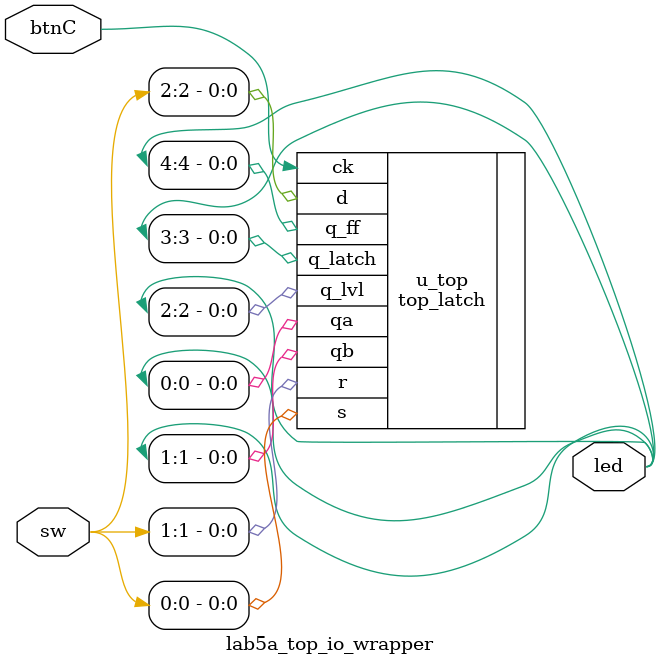
<source format=sv>
`timescale 1ns / 1ps
module lab5a_top_io_wrapper(
	output logic [4:0] led,
	input logic btnC,
	input logic [2:0] sw);

	// instantiate the top level module and connect the switches and led's
	top_latch u_top (.qa(led[0]), .qb(led[1]), .q_lvl(led[2]), .q_latch(led[3]), .q_ff(led[4]),
		.s(sw[0]), .r(sw[1]), .d(sw[2]), .ck(btnC));

endmodule

</source>
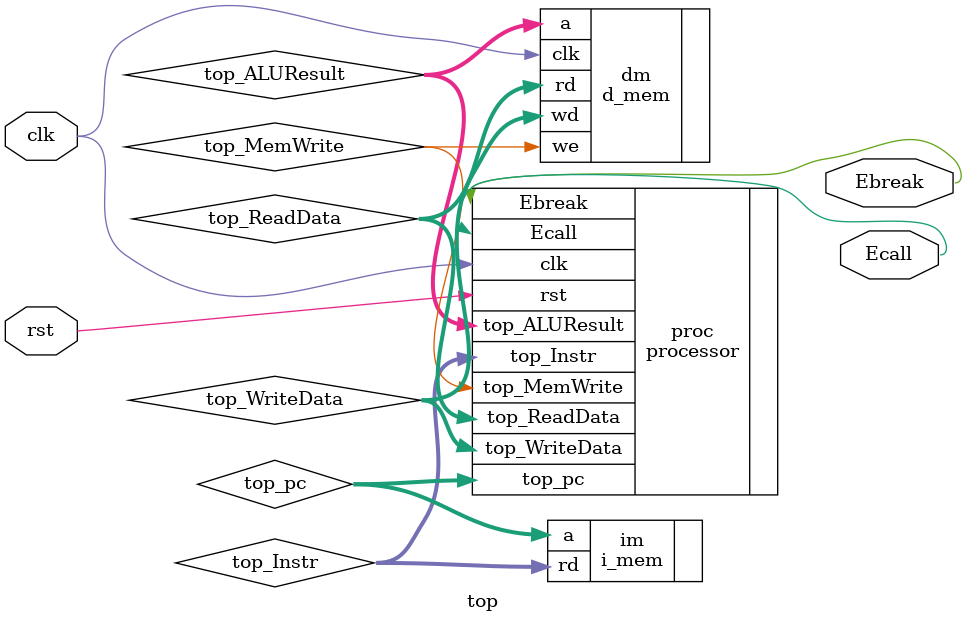
<source format=sv>
`timescale 1ns/1ps

module top
(
    // System
    input   logic           clk, rst,
    output  logic           Ecall, Ebreak
);

// Processor - Instruction Memory
logic   [31:0]  top_pc, top_Instr;

// Processor - Data Memory
logic   [31:0]  top_ReadData, top_WriteData, top_ALUResult;
logic           top_MemWrite;

// assign o_ReadDataM = top_ReadData;
// assign o_WriteDataM = top_WriteData;
// assign o_ALUResultM = top_ALUResult;
// assign o_MemWriteM = top_MemWrite;

processor proc
(
    .clk            (clk),
    .rst            (rst),
    .Ecall          (Ecall),
    .Ebreak         (Ebreak),

    .top_Instr      (top_Instr),
    .top_pc         (top_pc),

    .top_ReadData   (top_ReadData),
    .top_MemWrite   (top_MemWrite),
    .top_ALUResult  (top_ALUResult),
    .top_WriteData  (top_WriteData)    
);

d_mem dm
(
    .clk           (clk),
    .we            (top_MemWrite),
    .a             (top_ALUResult),
    .wd            (top_WriteData),
    .rd            (top_ReadData)
);

i_mem im
(
    .a              (top_pc),
    .rd             (top_Instr)
);

endmodule:top



</source>
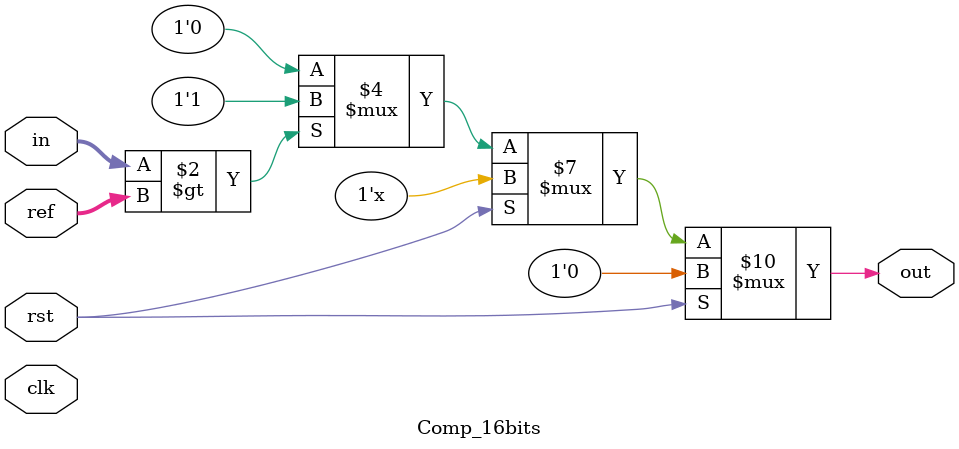
<source format=v>
`timescale 1ns / 1ps
module Comp_16bits(in,out,rst,ref,clk);
input wire [15:0] in, ref;
input wire rst,clk;
output reg out;
 
always@(clk,in,ref,rst)
if (rst) out = 1'b0;
else if (in > ref) out = 1'b1;
else out = 1'b0;
endmodule

</source>
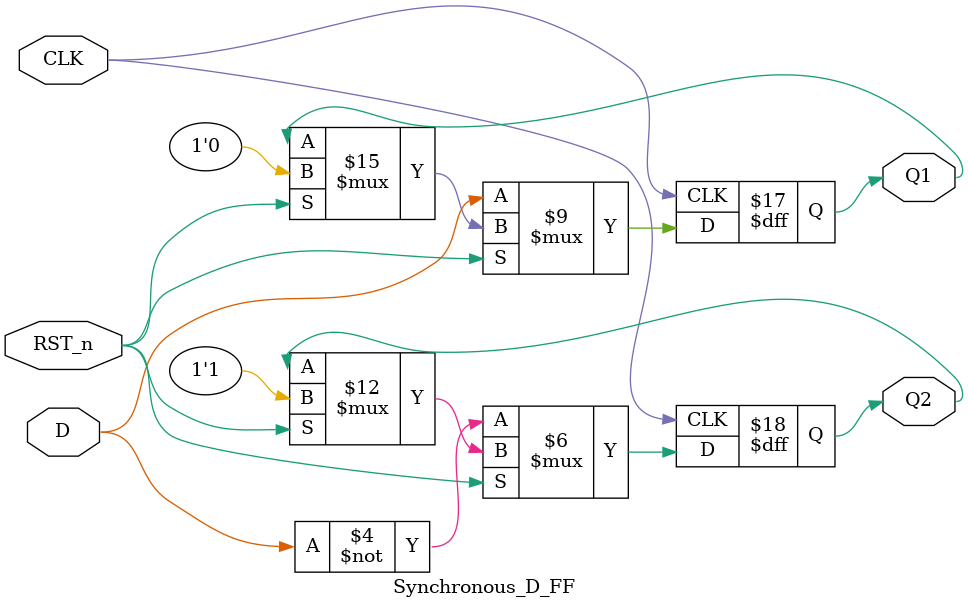
<source format=v>
module Synchronous_D_FF (input CLK,
                         input D,
                         input RST_n,
                         output reg Q1,
                         output reg Q2);
    
    always @(posedge CLK)
    begin
        if (RST_n == 1) begin
            Q1 = 0;
            Q2 = 1;
        end
        
        if (RST_n == 0) begin
            Q1 = D;
            Q2 = ~D;
        end
    end
    
endmodule

</source>
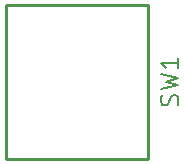
<source format=gto>
G04 (created by PCBNEW (2013-07-07 BZR 4022)-stable) date 2015/08/15 16:03:12*
%MOIN*%
G04 Gerber Fmt 3.4, Leading zero omitted, Abs format*
%FSLAX34Y34*%
G01*
G70*
G90*
G04 APERTURE LIST*
%ADD10C,0.00590551*%
%ADD11C,0.00984252*%
%ADD12C,0.00787402*%
G04 APERTURE END LIST*
G54D10*
G54D11*
X120472Y-81299D02*
X115748Y-81299D01*
X115748Y-81299D02*
X115748Y-76181D01*
X120472Y-76181D02*
X120472Y-81299D01*
X115748Y-76181D02*
X120472Y-76181D01*
G54D12*
X121470Y-79527D02*
X121498Y-79443D01*
X121498Y-79302D01*
X121470Y-79246D01*
X121442Y-79218D01*
X121386Y-79190D01*
X121330Y-79190D01*
X121273Y-79218D01*
X121245Y-79246D01*
X121217Y-79302D01*
X121189Y-79415D01*
X121161Y-79471D01*
X121133Y-79499D01*
X121077Y-79527D01*
X121020Y-79527D01*
X120964Y-79499D01*
X120936Y-79471D01*
X120908Y-79415D01*
X120908Y-79274D01*
X120936Y-79190D01*
X120908Y-78993D02*
X121498Y-78852D01*
X121077Y-78740D01*
X121498Y-78627D01*
X120908Y-78487D01*
X121498Y-77952D02*
X121498Y-78290D01*
X121498Y-78121D02*
X120908Y-78121D01*
X120992Y-78177D01*
X121048Y-78233D01*
X121077Y-78290D01*
M02*

</source>
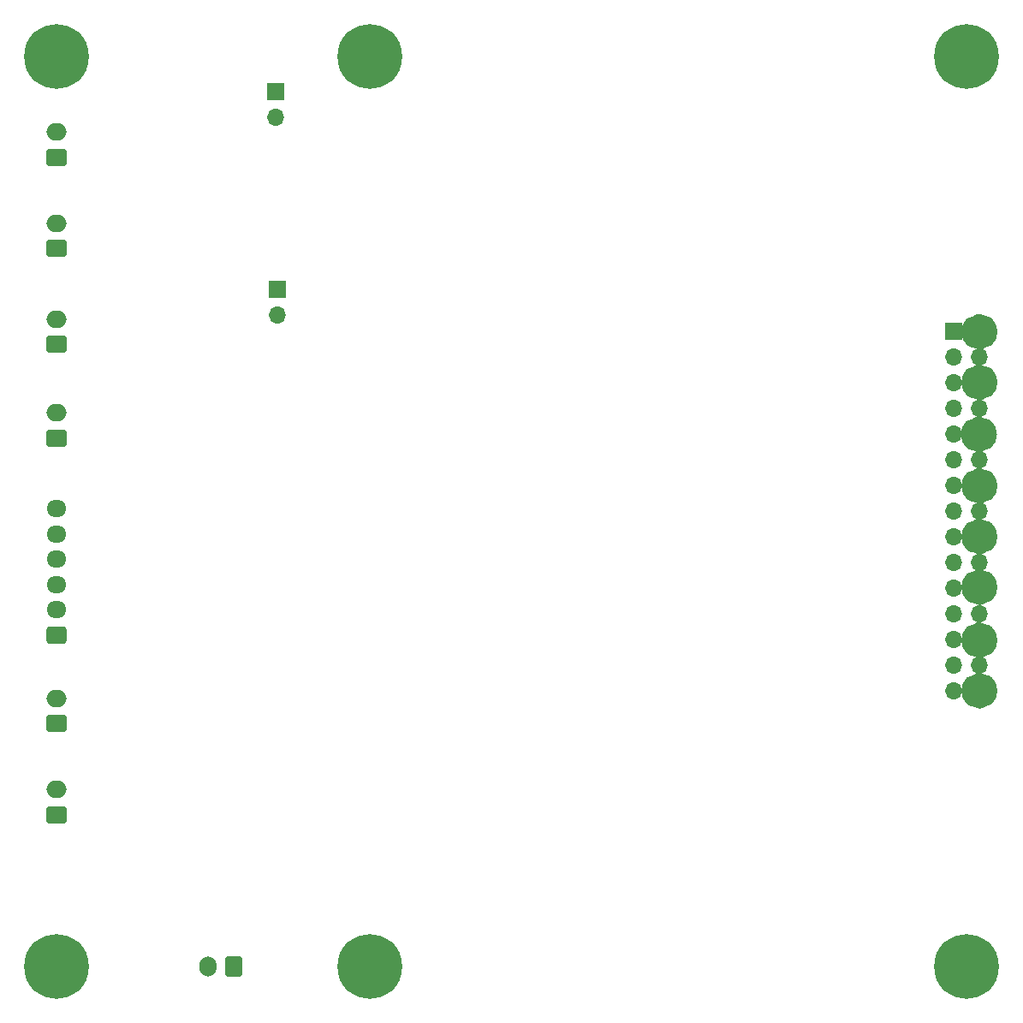
<source format=gbs>
%TF.GenerationSoftware,KiCad,Pcbnew,7.0.10*%
%TF.CreationDate,2024-02-04T21:05:04+01:00*%
%TF.ProjectId,demo_LMP7721,64656d6f-5f4c-44d5-9037-3732312e6b69,rev?*%
%TF.SameCoordinates,Original*%
%TF.FileFunction,Soldermask,Bot*%
%TF.FilePolarity,Negative*%
%FSLAX46Y46*%
G04 Gerber Fmt 4.6, Leading zero omitted, Abs format (unit mm)*
G04 Created by KiCad (PCBNEW 7.0.10) date 2024-02-04 21:05:04*
%MOMM*%
%LPD*%
G01*
G04 APERTURE LIST*
G04 Aperture macros list*
%AMRoundRect*
0 Rectangle with rounded corners*
0 $1 Rounding radius*
0 $2 $3 $4 $5 $6 $7 $8 $9 X,Y pos of 4 corners*
0 Add a 4 corners polygon primitive as box body*
4,1,4,$2,$3,$4,$5,$6,$7,$8,$9,$2,$3,0*
0 Add four circle primitives for the rounded corners*
1,1,$1+$1,$2,$3*
1,1,$1+$1,$4,$5*
1,1,$1+$1,$6,$7*
1,1,$1+$1,$8,$9*
0 Add four rect primitives between the rounded corners*
20,1,$1+$1,$2,$3,$4,$5,0*
20,1,$1+$1,$4,$5,$6,$7,0*
20,1,$1+$1,$6,$7,$8,$9,0*
20,1,$1+$1,$8,$9,$2,$3,0*%
G04 Aperture macros list end*
%ADD10C,1.795065*%
%ADD11C,0.800000*%
%ADD12C,6.400000*%
%ADD13RoundRect,0.250000X0.725000X-0.600000X0.725000X0.600000X-0.725000X0.600000X-0.725000X-0.600000X0*%
%ADD14O,1.950000X1.700000*%
%ADD15R,1.700000X1.700000*%
%ADD16O,1.700000X1.700000*%
%ADD17RoundRect,0.250000X0.750000X-0.600000X0.750000X0.600000X-0.750000X0.600000X-0.750000X-0.600000X0*%
%ADD18O,2.000000X1.700000*%
%ADD19RoundRect,0.250000X0.600000X0.750000X-0.600000X0.750000X-0.600000X-0.750000X0.600000X-0.750000X0*%
%ADD20O,1.700000X2.000000*%
G04 APERTURE END LIST*
D10*
X162147532Y-92750000D02*
G75*
G03*
X160352468Y-92750000I-897532J0D01*
G01*
X160352468Y-92750000D02*
G75*
G03*
X162147532Y-92750000I897532J0D01*
G01*
X162150267Y-72496821D02*
G75*
G03*
X160355203Y-72496821I-897532J0D01*
G01*
X160355203Y-72496821D02*
G75*
G03*
X162150267Y-72496821I897532J0D01*
G01*
X162147532Y-82500000D02*
G75*
G03*
X160352468Y-82500000I-897532J0D01*
G01*
X160352468Y-82500000D02*
G75*
G03*
X162147532Y-82500000I897532J0D01*
G01*
X162147532Y-77500000D02*
G75*
G03*
X160352468Y-77500000I-897532J0D01*
G01*
X160352468Y-77500000D02*
G75*
G03*
X162147532Y-77500000I897532J0D01*
G01*
X162147532Y-62250000D02*
G75*
G03*
X160352468Y-62250000I-897532J0D01*
G01*
X160352468Y-62250000D02*
G75*
G03*
X162147532Y-62250000I897532J0D01*
G01*
X162097532Y-67400000D02*
G75*
G03*
X160302468Y-67400000I-897532J0D01*
G01*
X160302468Y-67400000D02*
G75*
G03*
X162097532Y-67400000I897532J0D01*
G01*
X162147532Y-57250000D02*
G75*
G03*
X160352468Y-57250000I-897532J0D01*
G01*
X160352468Y-57250000D02*
G75*
G03*
X162147532Y-57250000I897532J0D01*
G01*
X162147532Y-87750000D02*
G75*
G03*
X160352468Y-87750000I-897532J0D01*
G01*
X160352468Y-87750000D02*
G75*
G03*
X162147532Y-87750000I897532J0D01*
G01*
D11*
%TO.C,H3*%
X67600000Y-120000000D03*
X68302944Y-118302944D03*
X68302944Y-121697056D03*
X70000000Y-117600000D03*
D12*
X70000000Y-120000000D03*
D11*
X70000000Y-122400000D03*
X71697056Y-118302944D03*
X71697056Y-121697056D03*
X72400000Y-120000000D03*
%TD*%
D13*
%TO.C,J2*%
X69975000Y-87250000D03*
D14*
X69975000Y-84750000D03*
X69975000Y-82250000D03*
X69975000Y-79750000D03*
X69975000Y-77250000D03*
X69975000Y-74750000D03*
%TD*%
D15*
%TO.C,U38*%
X158725000Y-57220000D03*
D16*
X161265000Y-57220000D03*
X158725000Y-59760000D03*
X161265000Y-59760000D03*
X158725000Y-62300000D03*
X161265000Y-62300000D03*
X158725000Y-64840000D03*
X161265000Y-64840000D03*
X158725000Y-67380000D03*
X161265000Y-67380000D03*
X158725000Y-69920000D03*
X161265000Y-69920000D03*
X158725000Y-72460000D03*
X161265000Y-72460000D03*
X158725000Y-75000000D03*
X161265000Y-75000000D03*
X158725000Y-77540000D03*
X161265000Y-77540000D03*
X158725000Y-80080000D03*
X161265000Y-80080000D03*
X158725000Y-82620000D03*
X161265000Y-82620000D03*
X158725000Y-85160000D03*
X161265000Y-85160000D03*
X158725000Y-87700000D03*
X161265000Y-87700000D03*
X158725000Y-90240000D03*
X161265000Y-90240000D03*
X158725000Y-92780000D03*
X161265000Y-92780000D03*
%TD*%
D15*
%TO.C,J10*%
X91850000Y-53065000D03*
D16*
X91850000Y-55605000D03*
%TD*%
D11*
%TO.C,H4*%
X157600000Y-120000000D03*
X158302944Y-118302944D03*
X158302944Y-121697056D03*
X160000000Y-117600000D03*
D12*
X160000000Y-120000000D03*
D11*
X160000000Y-122400000D03*
X161697056Y-118302944D03*
X161697056Y-121697056D03*
X162400000Y-120000000D03*
%TD*%
%TO.C,H1*%
X157600000Y-30000000D03*
X158302944Y-28302944D03*
X158302944Y-31697056D03*
X160000000Y-27600000D03*
D12*
X160000000Y-30000000D03*
D11*
X160000000Y-32400000D03*
X161697056Y-28302944D03*
X161697056Y-31697056D03*
X162400000Y-30000000D03*
%TD*%
D15*
%TO.C,J7*%
X91680000Y-33535000D03*
D16*
X91680000Y-36075000D03*
%TD*%
D17*
%TO.C,J9*%
X70000000Y-105000000D03*
D18*
X70000000Y-102500000D03*
%TD*%
D17*
%TO.C,J4*%
X70000000Y-58500000D03*
D18*
X70000000Y-56000000D03*
%TD*%
D11*
%TO.C,H5*%
X98600000Y-30000000D03*
X99302944Y-28302944D03*
X99302944Y-31697056D03*
X101000000Y-27600000D03*
D12*
X101000000Y-30000000D03*
D11*
X101000000Y-32400000D03*
X102697056Y-28302944D03*
X102697056Y-31697056D03*
X103400000Y-30000000D03*
%TD*%
D17*
%TO.C,J1*%
X70000000Y-40000000D03*
D18*
X70000000Y-37500000D03*
%TD*%
D19*
%TO.C,J3*%
X87500000Y-120000000D03*
D20*
X85000000Y-120000000D03*
%TD*%
D17*
%TO.C,J8*%
X70000000Y-96000000D03*
D18*
X70000000Y-93500000D03*
%TD*%
D17*
%TO.C,J5*%
X70000000Y-49000000D03*
D18*
X70000000Y-46500000D03*
%TD*%
D11*
%TO.C,H6*%
X98600000Y-120000000D03*
X99302944Y-118302944D03*
X99302944Y-121697056D03*
X101000000Y-117600000D03*
D12*
X101000000Y-120000000D03*
D11*
X101000000Y-122400000D03*
X102697056Y-118302944D03*
X102697056Y-121697056D03*
X103400000Y-120000000D03*
%TD*%
D17*
%TO.C,J6*%
X69975000Y-67750000D03*
D18*
X69975000Y-65250000D03*
%TD*%
D11*
%TO.C,H2*%
X67600000Y-30000000D03*
X68302944Y-28302944D03*
X68302944Y-31697056D03*
X70000000Y-27600000D03*
D12*
X70000000Y-30000000D03*
D11*
X70000000Y-32400000D03*
X71697056Y-28302944D03*
X71697056Y-31697056D03*
X72400000Y-30000000D03*
%TD*%
M02*

</source>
--*--
→ Instruction:
Within the records, how many lines carry the word "output"? Reply with the figure alone.

→ Exercise solution:
5